Without the pictures, give the records again exactly as they appear.

Records drawn from a dataset
*** Begin section ***

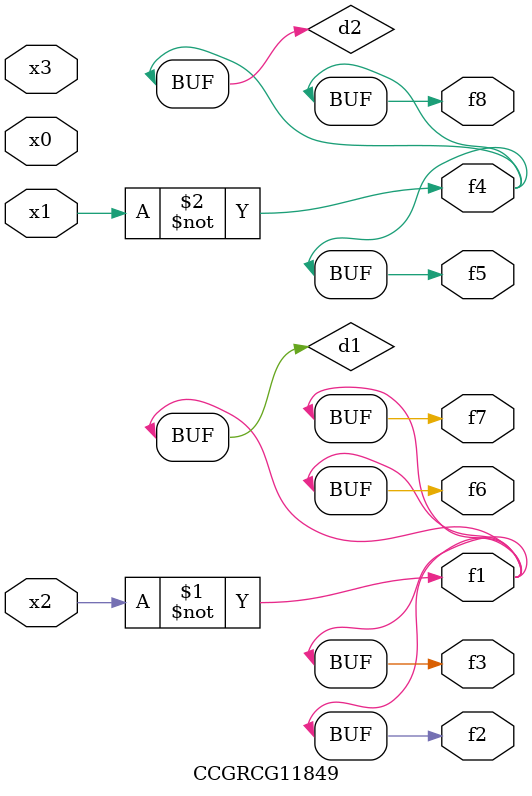
<source format=v>
module CCGRCG11849(
	input x0, x1, x2, x3,
	output f1, f2, f3, f4, f5, f6, f7, f8
);

	wire d1, d2;

	xnor (d1, x2);
	not (d2, x1);
	assign f1 = d1;
	assign f2 = d1;
	assign f3 = d1;
	assign f4 = d2;
	assign f5 = d2;
	assign f6 = d1;
	assign f7 = d1;
	assign f8 = d2;
endmodule

</source>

*** End section ***

Solution to this exercise>
<source format=v>
module CCGRCG11849(
	input x0, x1, x2, x3,
	output f1, f2, f3, f4, f5, f6, f7, f8
);

	wire d1, d2;

	xnor (d1, x2);
	not (d2, x1);
	assign f1 = d1;
	assign f2 = d1;
	assign f3 = d1;
	assign f4 = d2;
	assign f5 = d2;
	assign f6 = d1;
	assign f7 = d1;
	assign f8 = d2;
endmodule

</source>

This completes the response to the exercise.